━━━ INPUT ROWS
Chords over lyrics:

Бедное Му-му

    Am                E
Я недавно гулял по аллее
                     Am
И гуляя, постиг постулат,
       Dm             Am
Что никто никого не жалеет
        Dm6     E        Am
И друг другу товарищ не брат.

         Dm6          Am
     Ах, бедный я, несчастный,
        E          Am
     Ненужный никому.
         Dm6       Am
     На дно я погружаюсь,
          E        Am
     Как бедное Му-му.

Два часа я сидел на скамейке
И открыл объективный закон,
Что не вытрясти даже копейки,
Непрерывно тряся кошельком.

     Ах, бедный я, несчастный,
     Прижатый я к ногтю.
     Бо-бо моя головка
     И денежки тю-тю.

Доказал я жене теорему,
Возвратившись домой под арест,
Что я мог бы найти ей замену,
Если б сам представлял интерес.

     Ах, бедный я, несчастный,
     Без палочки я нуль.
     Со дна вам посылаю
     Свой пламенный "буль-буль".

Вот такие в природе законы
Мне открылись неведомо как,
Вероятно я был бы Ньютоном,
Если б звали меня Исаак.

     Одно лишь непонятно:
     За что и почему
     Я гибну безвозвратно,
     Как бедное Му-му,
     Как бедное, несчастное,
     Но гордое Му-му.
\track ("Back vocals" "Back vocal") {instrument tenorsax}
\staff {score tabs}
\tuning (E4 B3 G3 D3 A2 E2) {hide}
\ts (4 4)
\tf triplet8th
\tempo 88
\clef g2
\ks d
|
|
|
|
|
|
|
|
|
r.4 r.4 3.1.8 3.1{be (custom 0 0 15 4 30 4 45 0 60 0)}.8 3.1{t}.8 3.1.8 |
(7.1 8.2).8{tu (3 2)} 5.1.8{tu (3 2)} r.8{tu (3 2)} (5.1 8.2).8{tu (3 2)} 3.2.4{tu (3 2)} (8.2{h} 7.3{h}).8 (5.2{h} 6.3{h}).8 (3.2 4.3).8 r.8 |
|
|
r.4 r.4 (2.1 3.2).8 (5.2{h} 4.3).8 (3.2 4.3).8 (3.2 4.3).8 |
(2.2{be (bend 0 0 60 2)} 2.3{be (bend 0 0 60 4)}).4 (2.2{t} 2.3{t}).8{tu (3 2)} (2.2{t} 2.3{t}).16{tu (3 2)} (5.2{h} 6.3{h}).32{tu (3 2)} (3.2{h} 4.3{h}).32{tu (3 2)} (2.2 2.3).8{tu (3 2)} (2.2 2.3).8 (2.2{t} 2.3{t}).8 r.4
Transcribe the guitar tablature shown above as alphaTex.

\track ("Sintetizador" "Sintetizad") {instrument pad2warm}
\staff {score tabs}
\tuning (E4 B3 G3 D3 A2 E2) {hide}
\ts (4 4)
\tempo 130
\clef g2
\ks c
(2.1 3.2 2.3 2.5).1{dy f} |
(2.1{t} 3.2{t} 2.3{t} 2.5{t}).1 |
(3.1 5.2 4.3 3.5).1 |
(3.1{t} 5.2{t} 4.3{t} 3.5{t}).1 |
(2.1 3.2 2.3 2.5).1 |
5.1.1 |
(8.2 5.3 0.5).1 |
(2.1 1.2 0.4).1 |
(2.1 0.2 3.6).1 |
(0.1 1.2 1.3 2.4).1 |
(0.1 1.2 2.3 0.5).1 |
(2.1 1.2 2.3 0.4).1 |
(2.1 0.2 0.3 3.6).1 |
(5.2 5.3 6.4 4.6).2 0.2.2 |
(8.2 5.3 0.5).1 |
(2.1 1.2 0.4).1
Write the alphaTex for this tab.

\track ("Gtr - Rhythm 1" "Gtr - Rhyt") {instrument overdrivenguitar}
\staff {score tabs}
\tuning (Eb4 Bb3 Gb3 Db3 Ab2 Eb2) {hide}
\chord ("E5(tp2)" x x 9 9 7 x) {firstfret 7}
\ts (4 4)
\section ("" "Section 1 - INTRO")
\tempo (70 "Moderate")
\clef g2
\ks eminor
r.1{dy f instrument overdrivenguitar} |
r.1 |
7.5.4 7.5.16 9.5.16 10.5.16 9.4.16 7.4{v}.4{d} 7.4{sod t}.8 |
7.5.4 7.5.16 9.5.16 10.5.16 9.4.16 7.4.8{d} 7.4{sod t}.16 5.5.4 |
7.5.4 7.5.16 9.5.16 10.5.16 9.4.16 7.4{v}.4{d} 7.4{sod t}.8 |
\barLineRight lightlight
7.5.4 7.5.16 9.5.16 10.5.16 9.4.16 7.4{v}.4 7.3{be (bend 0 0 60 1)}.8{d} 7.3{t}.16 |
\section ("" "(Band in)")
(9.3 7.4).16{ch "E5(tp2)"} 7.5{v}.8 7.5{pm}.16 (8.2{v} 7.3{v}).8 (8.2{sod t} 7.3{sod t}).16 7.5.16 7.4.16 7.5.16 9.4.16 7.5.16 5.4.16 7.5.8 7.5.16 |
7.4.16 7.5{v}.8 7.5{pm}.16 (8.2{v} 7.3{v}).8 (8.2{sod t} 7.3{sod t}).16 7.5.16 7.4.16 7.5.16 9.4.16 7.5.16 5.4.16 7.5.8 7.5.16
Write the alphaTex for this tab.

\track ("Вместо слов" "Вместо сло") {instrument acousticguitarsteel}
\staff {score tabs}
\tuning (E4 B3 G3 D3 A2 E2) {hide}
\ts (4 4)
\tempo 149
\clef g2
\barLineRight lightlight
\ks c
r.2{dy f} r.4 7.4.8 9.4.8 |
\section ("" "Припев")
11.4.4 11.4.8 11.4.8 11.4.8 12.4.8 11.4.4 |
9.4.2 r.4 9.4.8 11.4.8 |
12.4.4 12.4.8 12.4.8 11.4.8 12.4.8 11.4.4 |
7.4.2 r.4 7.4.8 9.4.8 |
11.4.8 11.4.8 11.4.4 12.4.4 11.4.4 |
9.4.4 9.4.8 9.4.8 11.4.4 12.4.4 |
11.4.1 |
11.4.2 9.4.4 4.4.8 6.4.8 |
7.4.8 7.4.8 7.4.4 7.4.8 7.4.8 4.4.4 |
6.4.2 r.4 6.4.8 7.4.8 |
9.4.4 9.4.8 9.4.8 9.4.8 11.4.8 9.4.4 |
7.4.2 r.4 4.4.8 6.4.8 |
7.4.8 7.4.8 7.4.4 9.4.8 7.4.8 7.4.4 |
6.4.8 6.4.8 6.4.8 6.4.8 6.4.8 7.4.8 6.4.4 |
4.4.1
━━━━━━
PROBLEM DESCRIPTION =
Transcribe the notation of every row above, reproducing each one character for character.

WRITTEN RESPONSE =
Chords over lyrics:

Бедное Му-му

    Am                E
Я недавно гулял по аллее
                     Am
И гуляя, постиг постулат,
       Dm             Am
Что никто никого не жалеет
        Dm6     E        Am
И друг другу товарищ не брат.

         Dm6          Am
     Ах, бедный я, несчастный,
        E          Am
     Ненужный никому.
         Dm6       Am
     На дно я погружаюсь,
          E        Am
     Как бедное Му-му.

Два часа я сидел на скамейке
И открыл объективный закон,
Что не вытрясти даже копейки,
Непрерывно тряся кошельком.

     Ах, бедный я, несчастный,
     Прижатый я к ногтю.
     Бо-бо моя головка
     И денежки тю-тю.

Доказал я жене теорему,
Возвратившись домой под арест,
Что я мог бы найти ей замену,
Если б сам представлял интерес.

     Ах, бедный я, несчастный,
     Без палочки я нуль.
     Со дна вам посылаю
     Свой пламенный "буль-буль".

Вот такие в природе законы
Мне открылись неведомо как,
Вероятно я был бы Ньютоном,
Если б звали меня Исаак.

     Одно лишь непонятно:
     За что и почему
     Я гибну безвозвратно,
     Как бедное Му-му,
     Как бедное, несчастное,
     Но гордое Му-му.
\track ("Back vocals" "Back vocal") {instrument tenorsax}
\staff {score tabs}
\tuning (E4 B3 G3 D3 A2 E2) {hide}
\ts (4 4)
\tf triplet8th
\tempo 88
\clef g2
\ks d
|
|
|
|
|
|
|
|
|
r.4 r.4 3.1.8 3.1{be (custom 0 0 15 4 30 4 45 0 60 0)}.8 3.1{t}.8 3.1.8 |
(7.1 8.2).8{tu (3 2)} 5.1.8{tu (3 2)} r.8{tu (3 2)} (5.1 8.2).8{tu (3 2)} 3.2.4{tu (3 2)} (8.2{h} 7.3{h}).8 (5.2{h} 6.3{h}).8 (3.2 4.3).8 r.8 |
|
|
r.4 r.4 (2.1 3.2).8 (5.2{h} 4.3).8 (3.2 4.3).8 (3.2 4.3).8 |
(2.2{be (bend 0 0 60 2)} 2.3{be (bend 0 0 60 4)}).4 (2.2{t} 2.3{t}).8{tu (3 2)} (2.2{t} 2.3{t}).16{tu (3 2)} (5.2{h} 6.3{h}).32{tu (3 2)} (3.2{h} 4.3{h}).32{tu (3 2)} (2.2 2.3).8{tu (3 2)} (2.2 2.3).8 (2.2{t} 2.3{t}).8 r.4
Transcribe the guitar tablature shown above as alphaTex.

\track ("Sintetizador" "Sintetizad") {instrument pad2warm}
\staff {score tabs}
\tuning (E4 B3 G3 D3 A2 E2) {hide}
\ts (4 4)
\tempo 130
\clef g2
\ks c
(2.1 3.2 2.3 2.5).1{dy f} |
(2.1{t} 3.2{t} 2.3{t} 2.5{t}).1 |
(3.1 5.2 4.3 3.5).1 |
(3.1{t} 5.2{t} 4.3{t} 3.5{t}).1 |
(2.1 3.2 2.3 2.5).1 |
5.1.1 |
(8.2 5.3 0.5).1 |
(2.1 1.2 0.4).1 |
(2.1 0.2 3.6).1 |
(0.1 1.2 1.3 2.4).1 |
(0.1 1.2 2.3 0.5).1 |
(2.1 1.2 2.3 0.4).1 |
(2.1 0.2 0.3 3.6).1 |
(5.2 5.3 6.4 4.6).2 0.2.2 |
(8.2 5.3 0.5).1 |
(2.1 1.2 0.4).1
Write the alphaTex for this tab.

\track ("Gtr - Rhythm 1" "Gtr - Rhyt") {instrument overdrivenguitar}
\staff {score tabs}
\tuning (Eb4 Bb3 Gb3 Db3 Ab2 Eb2) {hide}
\chord ("E5(tp2)" x x 9 9 7 x) {firstfret 7}
\ts (4 4)
\section ("" "Section 1 - INTRO")
\tempo (70 "Moderate")
\clef g2
\ks eminor
r.1{dy f instrument overdrivenguitar} |
r.1 |
7.5.4 7.5.16 9.5.16 10.5.16 9.4.16 7.4{v}.4{d} 7.4{sod t}.8 |
7.5.4 7.5.16 9.5.16 10.5.16 9.4.16 7.4.8{d} 7.4{sod t}.16 5.5.4 |
7.5.4 7.5.16 9.5.16 10.5.16 9.4.16 7.4{v}.4{d} 7.4{sod t}.8 |
\barLineRight lightlight
7.5.4 7.5.16 9.5.16 10.5.16 9.4.16 7.4{v}.4 7.3{be (bend 0 0 60 1)}.8{d} 7.3{t}.16 |
\section ("" "(Band in)")
(9.3 7.4).16{ch "E5(tp2)"} 7.5{v}.8 7.5{pm}.16 (8.2{v} 7.3{v}).8 (8.2{sod t} 7.3{sod t}).16 7.5.16 7.4.16 7.5.16 9.4.16 7.5.16 5.4.16 7.5.8 7.5.16 |
7.4.16 7.5{v}.8 7.5{pm}.16 (8.2{v} 7.3{v}).8 (8.2{sod t} 7.3{sod t}).16 7.5.16 7.4.16 7.5.16 9.4.16 7.5.16 5.4.16 7.5.8 7.5.16
Write the alphaTex for this tab.

\track ("Вместо слов" "Вместо сло") {instrument acousticguitarsteel}
\staff {score tabs}
\tuning (E4 B3 G3 D3 A2 E2) {hide}
\ts (4 4)
\tempo 149
\clef g2
\barLineRight lightlight
\ks c
r.2{dy f} r.4 7.4.8 9.4.8 |
\section ("" "Припев")
11.4.4 11.4.8 11.4.8 11.4.8 12.4.8 11.4.4 |
9.4.2 r.4 9.4.8 11.4.8 |
12.4.4 12.4.8 12.4.8 11.4.8 12.4.8 11.4.4 |
7.4.2 r.4 7.4.8 9.4.8 |
11.4.8 11.4.8 11.4.4 12.4.4 11.4.4 |
9.4.4 9.4.8 9.4.8 11.4.4 12.4.4 |
11.4.1 |
11.4.2 9.4.4 4.4.8 6.4.8 |
7.4.8 7.4.8 7.4.4 7.4.8 7.4.8 4.4.4 |
6.4.2 r.4 6.4.8 7.4.8 |
9.4.4 9.4.8 9.4.8 9.4.8 11.4.8 9.4.4 |
7.4.2 r.4 4.4.8 6.4.8 |
7.4.8 7.4.8 7.4.4 9.4.8 7.4.8 7.4.4 |
6.4.8 6.4.8 6.4.8 6.4.8 6.4.8 7.4.8 6.4.4 |
4.4.1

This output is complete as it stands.